13 miliciens abattus aux portes de Goma (RDC) : le motif de cette incursion nocturne avancé par la rébellion

L’est de la République démocratique du Congo a de nouveau basculé dans la violence. Dans la nuit de dimanche à lundi, des affrontements à l’arme lourde ont éclaté dans la périphérie ouest de Goma, opposant des milices pro-gouvernementales aux rebelles de l’AFC/M23, avec un bilan humain conséquent.

Treize combattants appartenant aux groupes dits « wazalendo » ont perdu la vie lors de ces combats nocturnes. Selon les informations rapportées par l’agence Anadolu, trois autres miliciens ont été capturés à la suite d’une offensive initiée par des éléments en provenance du parc des Virunga. Les échanges de tirs, particulièrement intenses, ont semé une vive panique parmi les résidents des quartiers ouest, notamment dans le secteur de Mugunga.

L’origine de cet accrochage mortel résiderait dans une tentative d’extorsion. Les responsables de la rébellion affirment que les miliciens s’étaient introduits dans la zone urbaine dans le but de dérober des vivres et des biens matériels aux habitants. L’intervention d’une patrouille de l’AFC/M23, déployée pour stopper ces cambriolages présumés, a alors déclenché les hostilités.

Cet incident s’inscrit dans un contexte sécuritaire extrêmement précaire. La ville de Goma et ses environs immédiats se trouvent sous le contrôle du M23 depuis plus d’une année. Le climat était déjà particulièrement lourd à la suite de tirs de drones ayant ciblé la ville la semaine dernière. Une de ces frappes avait touché une résidence d’humanitaires, coûtant la vie à trois personnes, dont une employée française de l’Unicef.

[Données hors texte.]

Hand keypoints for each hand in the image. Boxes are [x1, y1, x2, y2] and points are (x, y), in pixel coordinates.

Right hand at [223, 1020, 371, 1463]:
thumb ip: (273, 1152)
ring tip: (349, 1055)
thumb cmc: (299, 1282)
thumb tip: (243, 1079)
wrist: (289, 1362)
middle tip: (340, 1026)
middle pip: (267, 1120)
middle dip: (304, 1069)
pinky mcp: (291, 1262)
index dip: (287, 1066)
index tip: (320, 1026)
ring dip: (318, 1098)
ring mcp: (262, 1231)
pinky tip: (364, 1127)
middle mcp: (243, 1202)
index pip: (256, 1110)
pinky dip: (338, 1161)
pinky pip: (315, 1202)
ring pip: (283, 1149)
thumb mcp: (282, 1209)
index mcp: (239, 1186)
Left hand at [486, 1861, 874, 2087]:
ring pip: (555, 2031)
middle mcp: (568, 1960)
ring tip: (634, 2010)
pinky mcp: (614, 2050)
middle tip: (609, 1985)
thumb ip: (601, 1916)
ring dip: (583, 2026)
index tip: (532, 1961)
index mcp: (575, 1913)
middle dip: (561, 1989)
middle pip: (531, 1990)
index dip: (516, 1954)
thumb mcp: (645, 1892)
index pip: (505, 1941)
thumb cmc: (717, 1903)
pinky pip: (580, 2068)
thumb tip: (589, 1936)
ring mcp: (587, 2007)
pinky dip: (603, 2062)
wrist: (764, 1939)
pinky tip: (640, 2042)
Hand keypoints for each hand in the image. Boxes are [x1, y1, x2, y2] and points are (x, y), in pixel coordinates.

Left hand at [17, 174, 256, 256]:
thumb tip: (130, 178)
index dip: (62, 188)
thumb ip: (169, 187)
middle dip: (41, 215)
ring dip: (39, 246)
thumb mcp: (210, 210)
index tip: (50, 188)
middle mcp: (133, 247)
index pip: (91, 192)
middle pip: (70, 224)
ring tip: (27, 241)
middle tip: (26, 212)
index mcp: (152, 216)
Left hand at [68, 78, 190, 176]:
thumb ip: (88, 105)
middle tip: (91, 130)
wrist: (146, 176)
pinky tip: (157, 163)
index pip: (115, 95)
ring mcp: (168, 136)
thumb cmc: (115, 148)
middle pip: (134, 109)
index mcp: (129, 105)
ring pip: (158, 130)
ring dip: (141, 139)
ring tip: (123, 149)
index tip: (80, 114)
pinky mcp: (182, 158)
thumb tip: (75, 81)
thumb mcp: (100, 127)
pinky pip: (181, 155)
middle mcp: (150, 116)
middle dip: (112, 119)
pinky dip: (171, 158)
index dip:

Face à cette attaque au drone, le gouvernement congolais et l’AFC/M23 continuent de se rejeter mutuellement la responsabilité. En parallèle, des procédures judiciaires ont été enclenchées concernant le décès de la ressortissante étrangère. Le parquet national antiterroriste en France a annoncé l’ouverture d’une enquête. De leur côté, les autorités de Kinshasa ont également promis des investigations, bien que la mise en œuvre de ces recherches s’annonce complexe dans un territoire échappant au contrôle de l’État central.